Dropout: A Simple Way to Prevent Neural Networks from Overfitting

Nitish Srivastava, Geoffrey Hinton, Alex Krizhevsky, Ilya Sutskever, Ruslan Salakhutdinov

Problem

Deep neural networks overfit their training data. Hence, they have poor accuracy on testing data that was never seen during training.

Conventional methods to solve this problem, also know as regularization include weight penalty based methods (L1 and L2) and averaging over multiple models. They are slow and consume too much memory to be practical at a large scale.

Also, we may not always have enough data to build multiple models to average over.

Key Idea

When training a neural network, randomly drop-out units. Dropping out a unit here, means temporarily hiding the unit along with its input and output connections ( setting its output to 0 ).

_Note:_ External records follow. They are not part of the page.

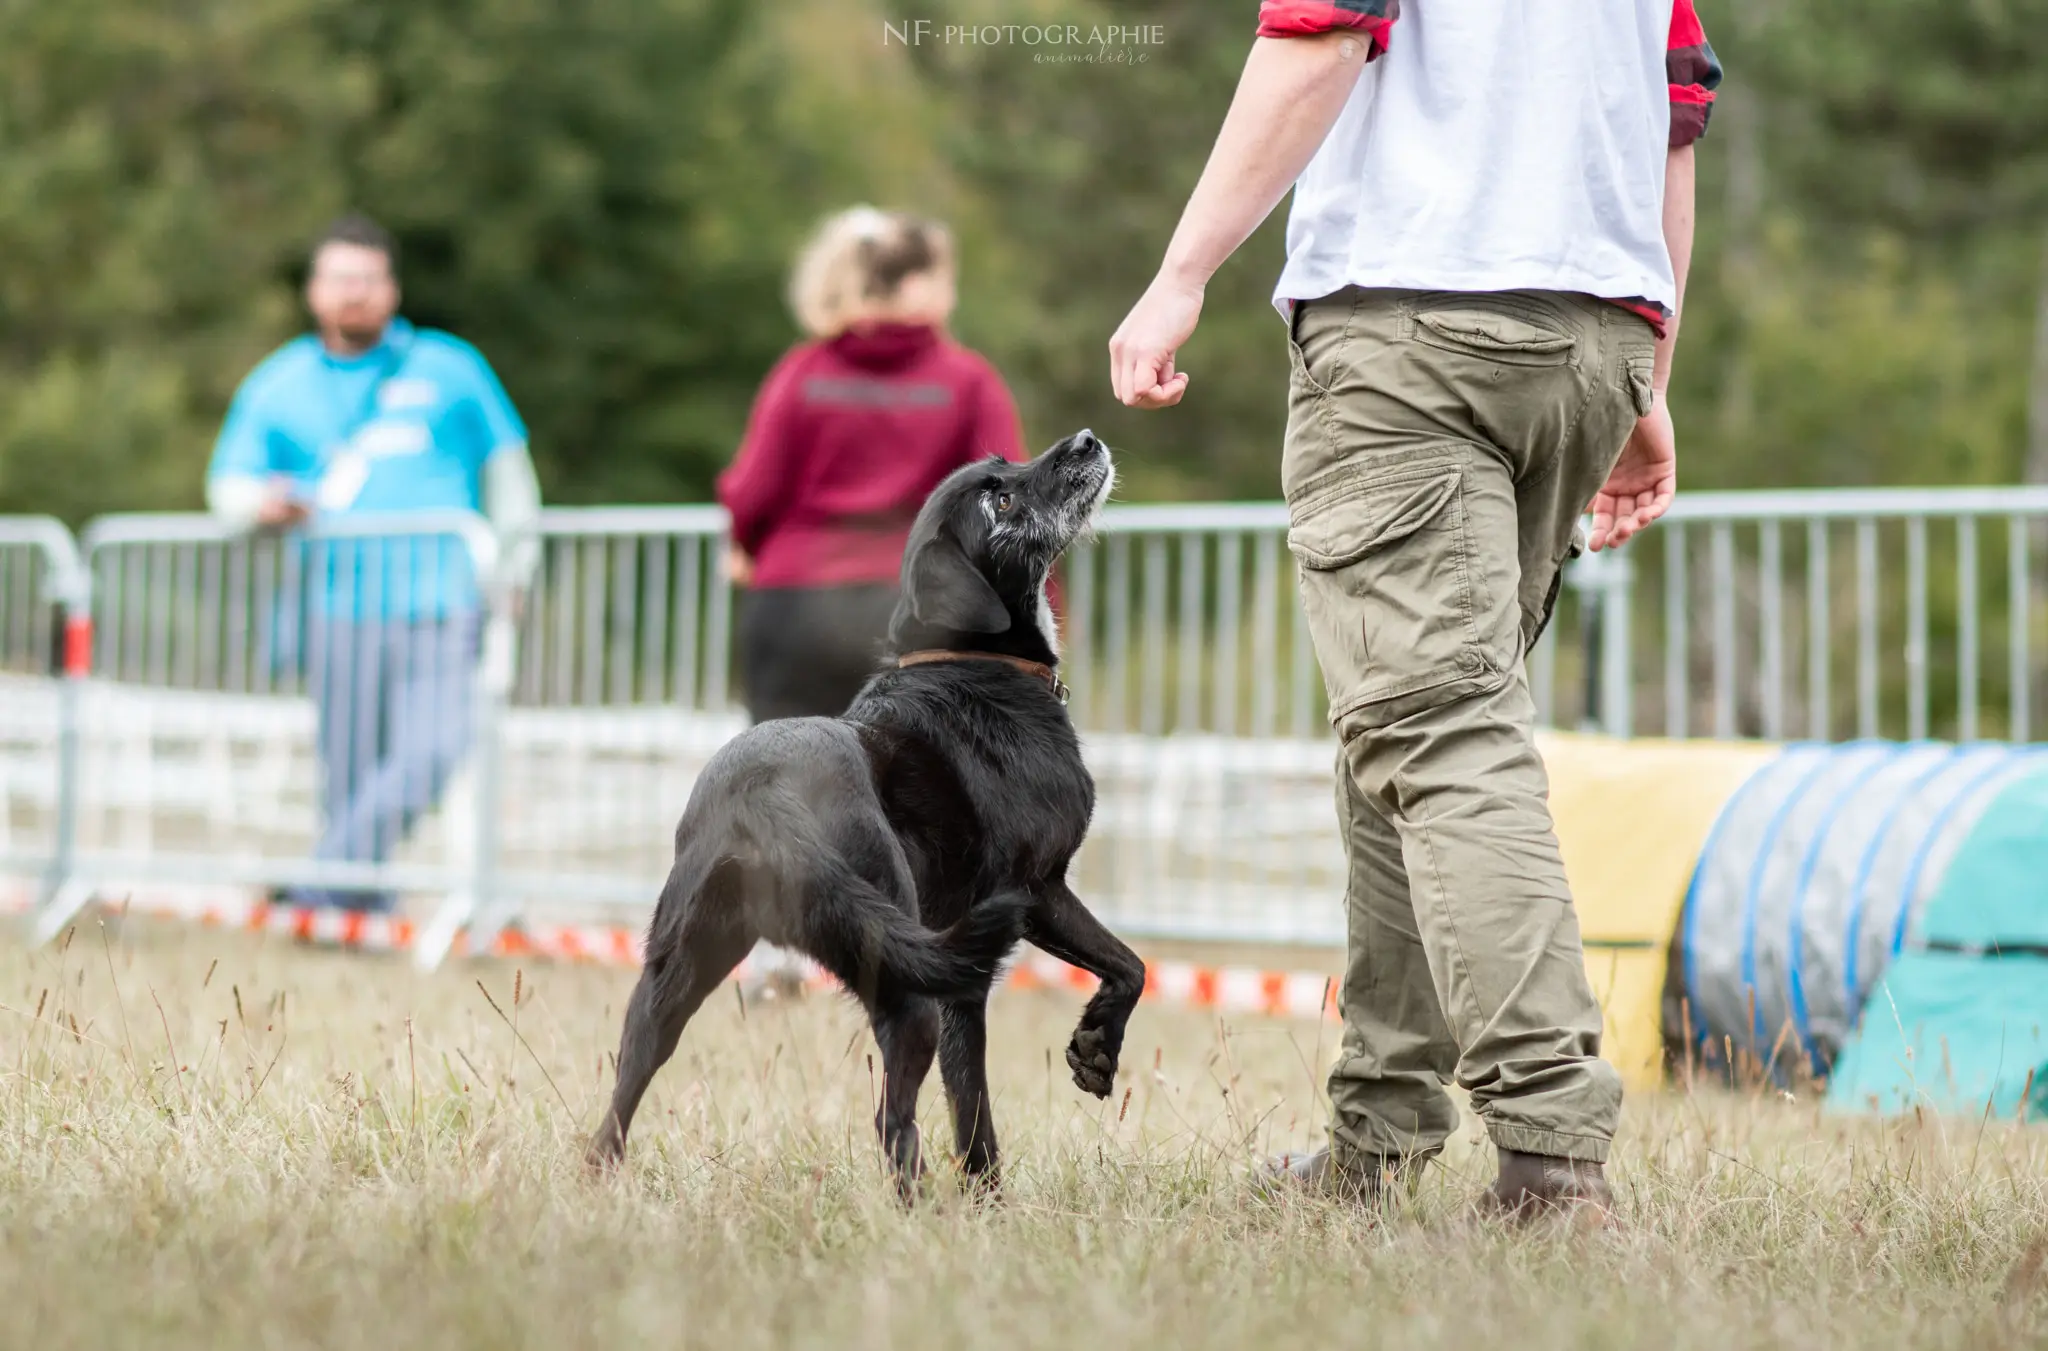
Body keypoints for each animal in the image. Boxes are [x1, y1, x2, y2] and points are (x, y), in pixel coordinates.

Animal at [585, 429, 1146, 1195]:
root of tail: (763, 795)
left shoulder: (975, 962)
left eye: (1005, 466)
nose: (1087, 440)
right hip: (905, 977)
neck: (969, 657)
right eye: (999, 501)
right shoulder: (1032, 896)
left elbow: (1115, 974)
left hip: (675, 973)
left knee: (623, 1089)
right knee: (891, 1122)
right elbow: (1116, 977)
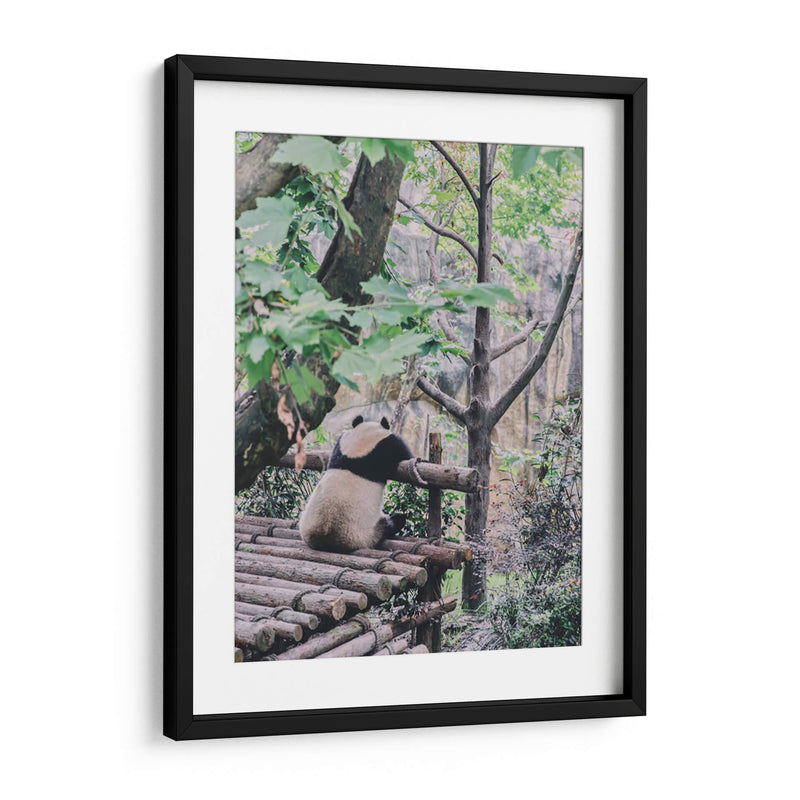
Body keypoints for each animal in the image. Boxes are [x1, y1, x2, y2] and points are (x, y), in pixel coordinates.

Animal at [299, 415, 413, 553]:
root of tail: (325, 540)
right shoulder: (387, 446)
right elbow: (404, 453)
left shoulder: (340, 446)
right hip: (363, 534)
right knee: (387, 526)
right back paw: (398, 520)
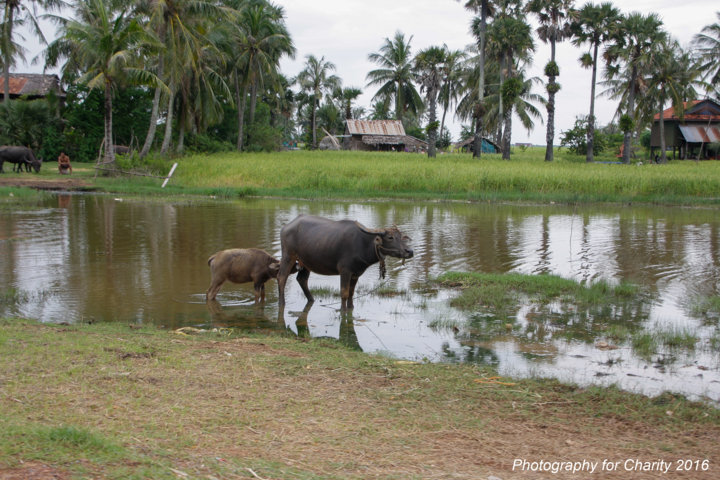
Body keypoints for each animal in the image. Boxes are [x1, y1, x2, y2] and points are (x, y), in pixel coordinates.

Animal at [277, 215, 414, 310]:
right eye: (390, 237)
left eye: (401, 236)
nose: (410, 251)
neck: (362, 245)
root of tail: (285, 227)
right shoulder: (345, 271)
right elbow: (344, 293)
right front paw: (343, 311)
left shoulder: (356, 273)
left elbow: (351, 293)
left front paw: (351, 307)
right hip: (288, 256)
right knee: (282, 277)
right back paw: (281, 303)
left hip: (306, 262)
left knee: (302, 279)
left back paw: (311, 300)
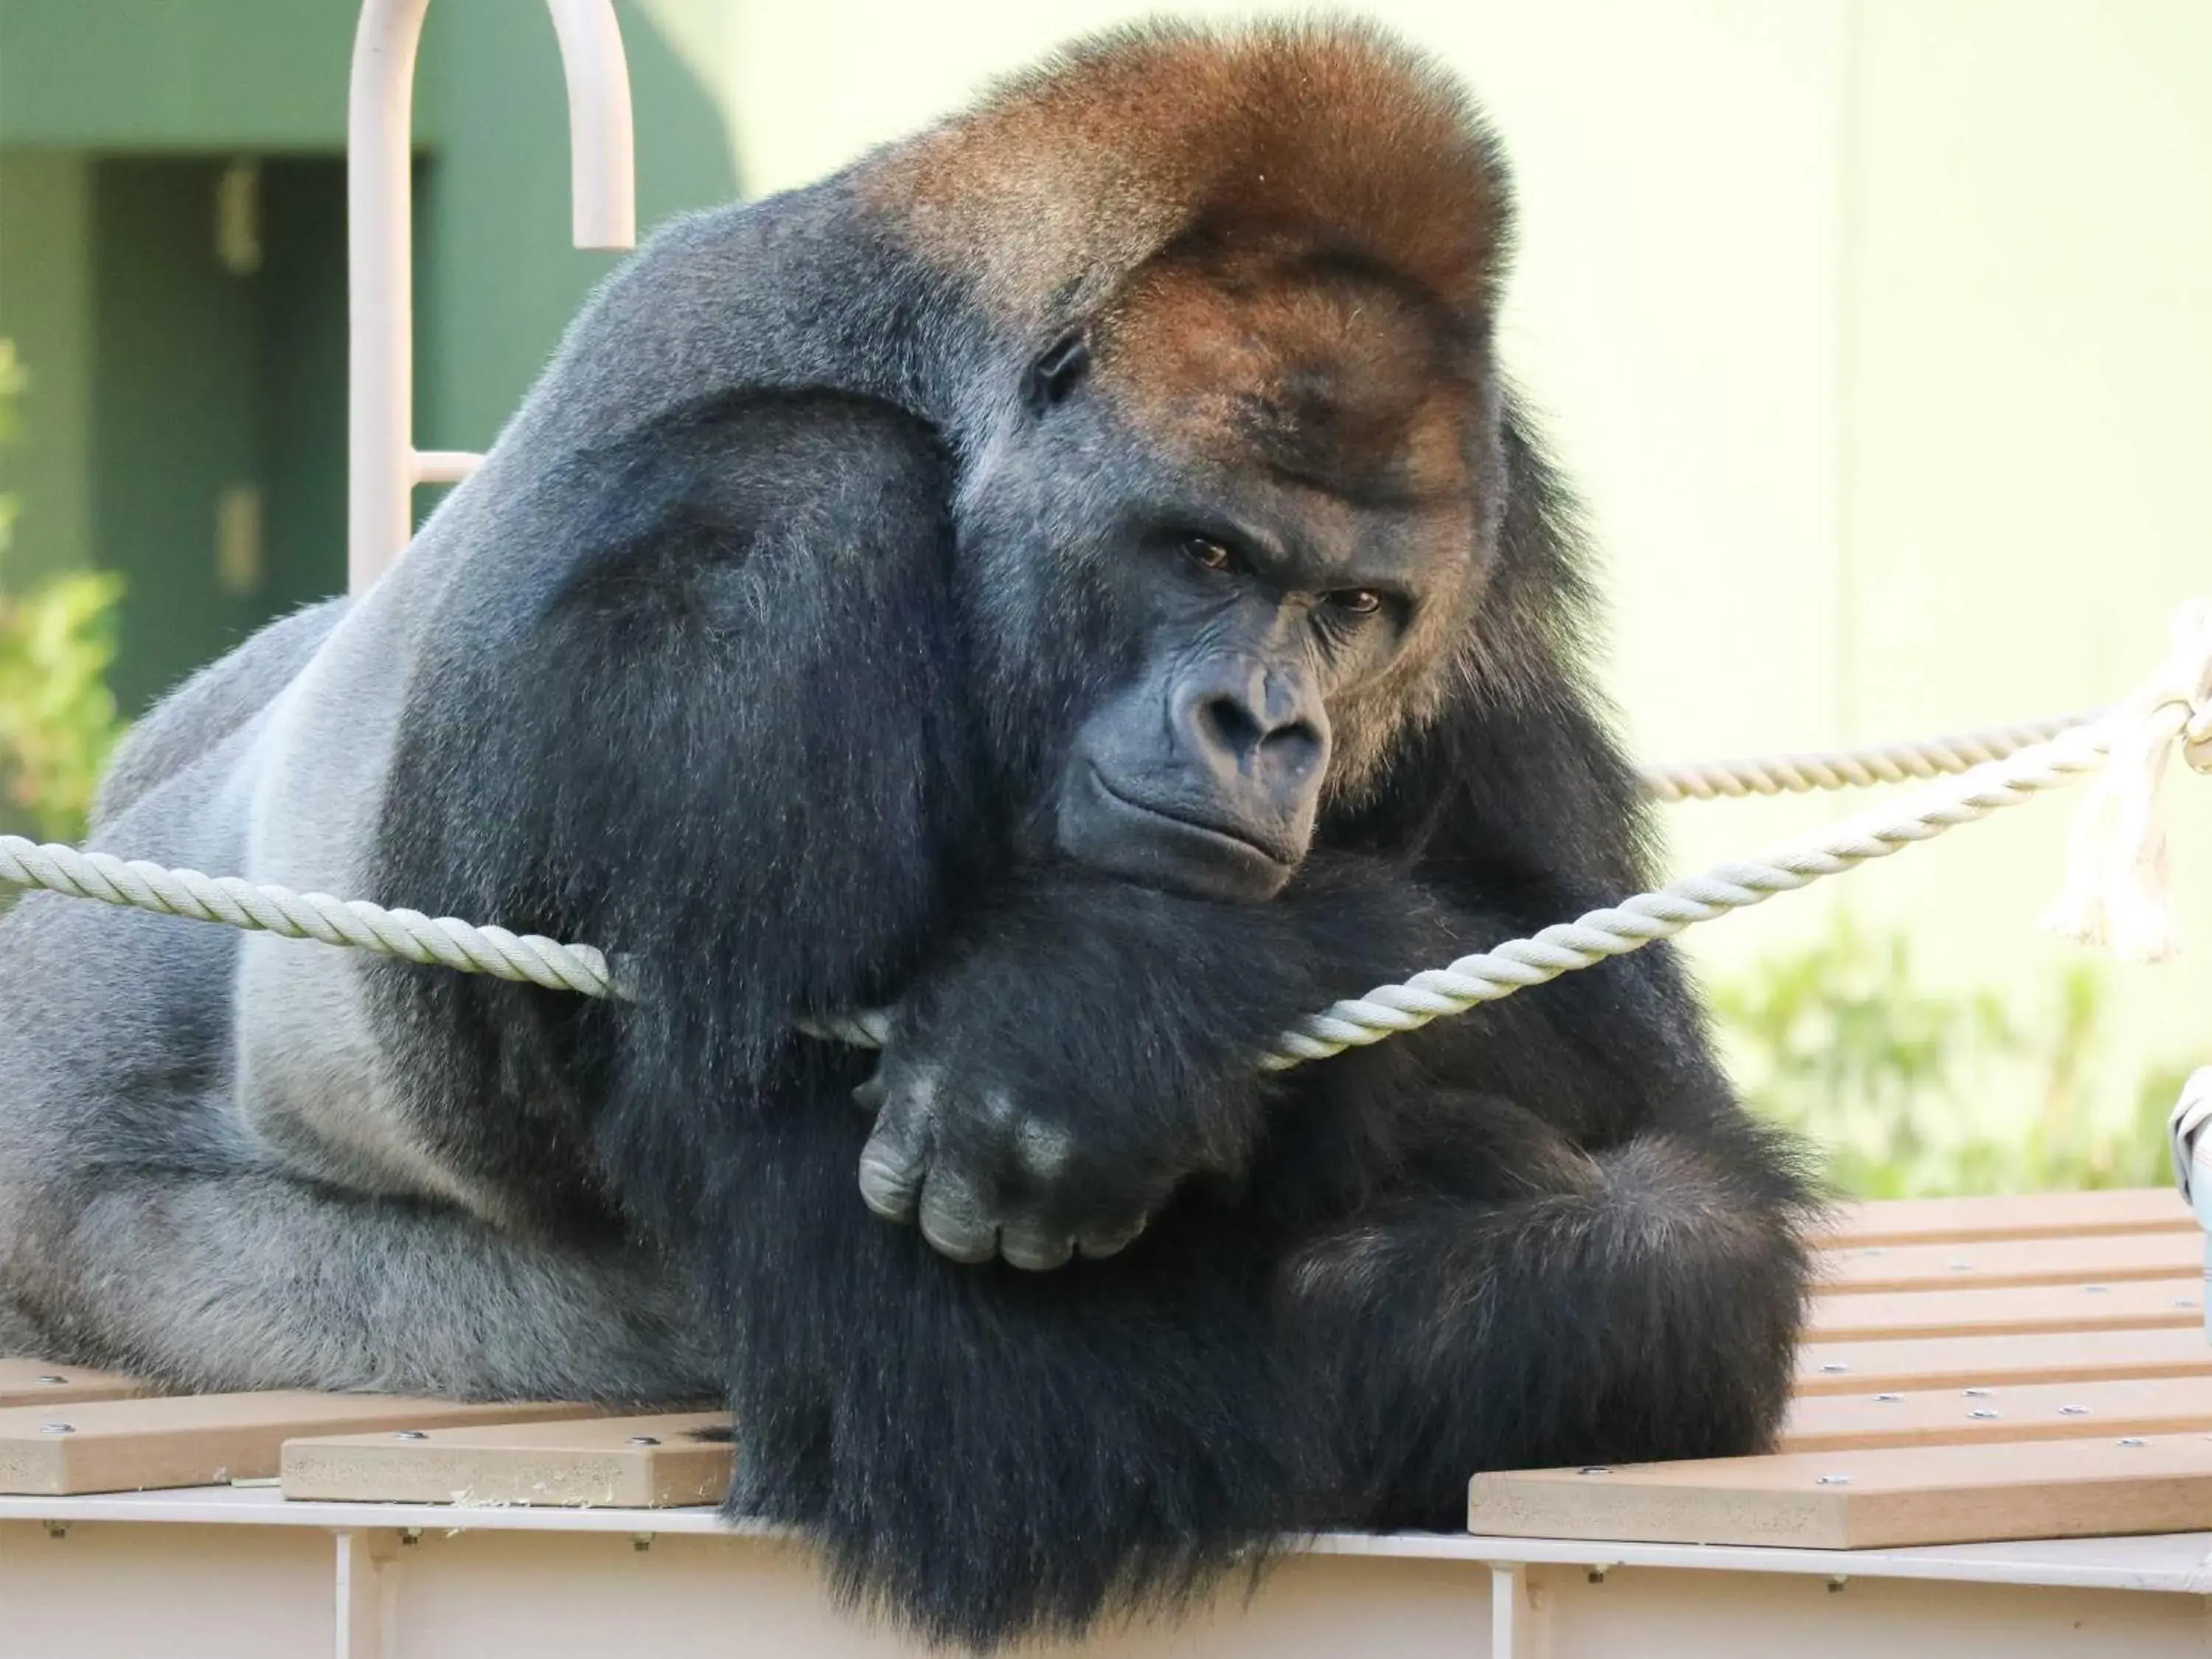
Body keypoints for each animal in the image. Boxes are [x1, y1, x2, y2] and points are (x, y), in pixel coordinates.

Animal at [0, 22, 1814, 1655]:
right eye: (1208, 554)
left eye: (1358, 608)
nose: (1267, 727)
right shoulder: (759, 563)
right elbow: (981, 1402)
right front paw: (1113, 1005)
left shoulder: (1497, 541)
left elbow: (1624, 1069)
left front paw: (1113, 1014)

A standard neural network with 2 hidden layers The same neural network with dropout

When testing or making predictions, multiply the output of a dropped out unit by p, the probability of it being retained.

How does it work ?

Applying dropout to a network is equivalent to sampling a network with lesser number of units in each layer or “thinned” network. The thinned network has all the units that were survived dropout.

So, a network of n units, is equivalent to a collection of 2^n thinner networks sharing weights.

However, when testing or making predictions, it is not feasible to average over an exponentially large number of networks. To tackle this, the authors suggest that a simple approximation method -

Use the same network, but with no dropout, multiplying output of each dropout unit with the probability of it being retained.

w_predict = w_train * p

w_predict = weight being used for prediction.

w_train = weight learned from training.

p = probability of the unit being retained ( 1 - probability of dropout ).

Footnotes

They also provide an intersting architecture of a CNN used on Street View House Numbers dataset in the appendix.